### The problem
Restate every line of the data word for word, except for the images.

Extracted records
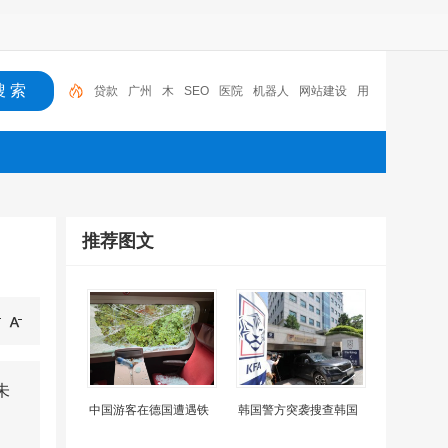
贷款
广州
木
SEO
医院
机器人
网站建设
用
户体验
百度竞价推广
深圳
推荐图文
未
中国游客在德国遭遇铁
韩国警方突袭搜查韩国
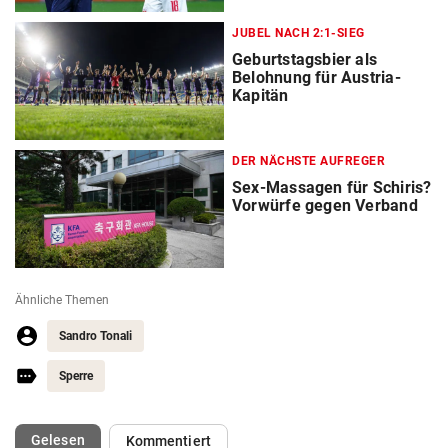
JUBEL NACH 2:1-SIEG
Geburtstagsbier als
Belohnung für Austria-
Kapitän
DER NÄCHSTE AUFREGER
Sex-Massagen für Schiris?
Vorwürfe gegen Verband
Ähnliche Themen
Sandro Tonali
Sperre
(ausgewählt)
Gelesen
Kommentiert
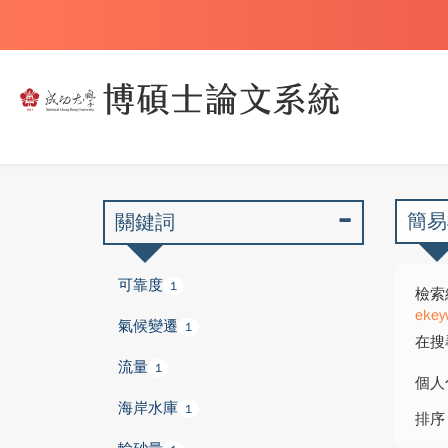
簡易
關鍵詞
可靠度
1
檢索
ekey
氣候變遷
1
在搜
流量
1
個人
海岸水庫
1
排序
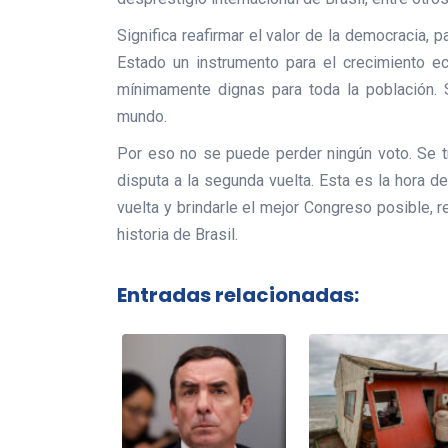
Significa reafirmar el valor de la democracia, 
Estado un instrumento para el crecimiento ec
mínimamente dignas para toda la población. S
mundo.
Por eso no se puede perder ningún voto. Se tr
disputa a la segunda vuelta. Esta es la hora de
vuelta y brindarle el mejor Congreso posible, r
historia de Brasil.
Entradas relacionadas:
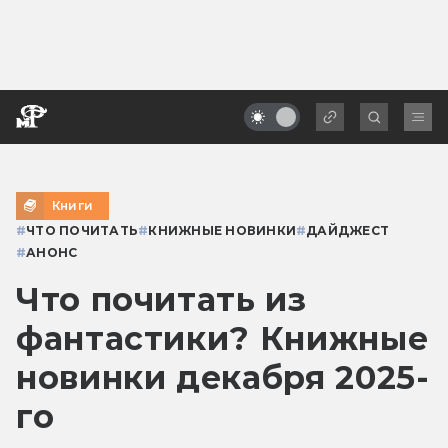
Книги
#
ЧТО ПОЧИТАТЬ
#
КНИЖНЫЕ НОВИНКИ
#
ДАЙДЖЕСТ
#
АНОНС
Что почитать из
фантастики? Книжные
новинки декабря 2025-
го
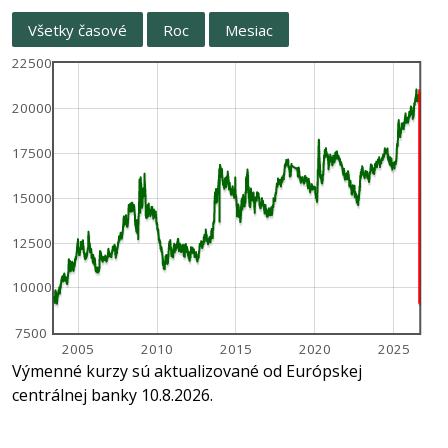
Všetky časové
Roc
Mesiac
22500
20000
17500
15000
12500
10000
7500
2005
2010
2015
2020
2025
Výmenné kurzy sú aktualizované od Európskej
centrálnej banky 10.8.2026.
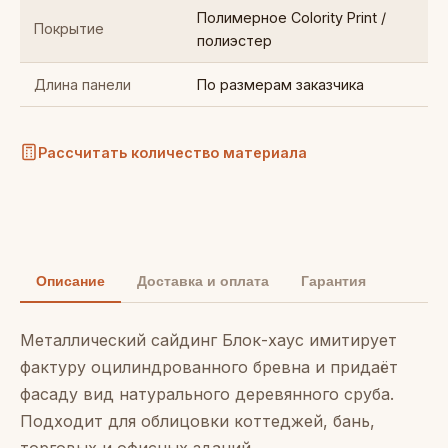
Полимерное Colority Print /
Покрытие
полиэстер
Длина панели
По размерам заказчика
Рассчитать количество материала
Описание
Доставка и оплата
Гарантия
Металлический сайдинг Блок-хаус имитирует
фактуру оцилиндрованного бревна и придаёт
фасаду вид натурального деревянного сруба.
Подходит для облицовки коттеджей, бань,
торговых и офисных зданий.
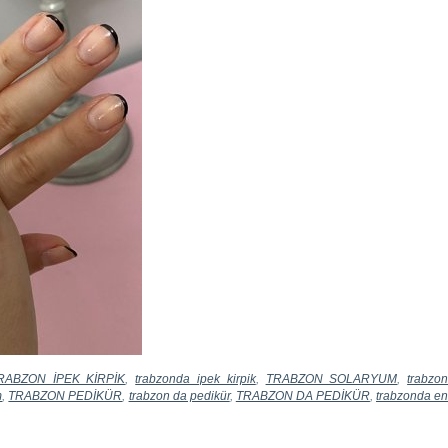
RABZON İPEK KİRPİK
,
trabzonda ipek kirpik
,
TRABZON SOLARYUM
,
trabzo
m
,
TRABZON PEDİKÜR
,
trabzon da pedikür
,
TRABZON DA PEDİKÜR
,
trabzonda e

### Written answer
贷款
广州
木
SEO
医院
机器人
网站建设
用
户体验
百度竞价推广
深圳
推荐图文
未
中国游客在德国遭遇铁
韩国警方突袭搜查韩国
JUBEL NACH 2:1-SIEG
Geburtstagsbier als
Belohnung für Austria-
Kapitän
DER NÄCHSTE AUFREGER
Sex-Massagen für Schiris?
Vorwürfe gegen Verband
Ähnliche Themen
Sandro Tonali
Sperre
(ausgewählt)
Gelesen
Kommentiert
簡易
關鍵詞
可靠度
1
檢索
ekey
氣候變遷
1
在搜
流量
1
個人
海岸水庫
1
排序
Significa reafirmar el valor de la democracia, 
Estado un instrumento para el crecimiento ec
mínimamente dignas para toda la población. S
mundo.
Por eso no se puede perder ningún voto. Se tr
disputa a la segunda vuelta. Esta es la hora de
vuelta y brindarle el mejor Congreso posible, r
historia de Brasil.
Entradas relacionadas:
Книги
#
ЧТО ПОЧИТАТЬ
#
КНИЖНЫЕ НОВИНКИ
#
ДАЙДЖЕСТ
#
АНОНС
Что почитать из
фантастики? Книжные
новинки декабря 2025-
го
Všetky časové
Roc
Mesiac
22500
20000
17500
15000
12500
10000
7500
2005
2010
2015
2020
2025
Výmenné kurzy sú aktualizované od Európskej
centrálnej banky 10.8.2026.
Полимерное Colority Print /
Покрытие
полиэстер
Длина панели
По размерам заказчика
Рассчитать количество материала
Описание
Доставка и оплата
Гарантия
Металлический сайдинг Блок-хаус имитирует
фактуру оцилиндрованного бревна и придаёт
фасаду вид натурального деревянного сруба.
Подходит для облицовки коттеджей, бань,
торговых и офисных зданий.
RABZON İPEK KİRPİK
,
trabzonda ipek kirpik
,
TRABZON SOLARYUM
,
trabzo
m
,
TRABZON PEDİKÜR
,
trabzon da pedikür
,
TRABZON DA PEDİKÜR
,
trabzonda e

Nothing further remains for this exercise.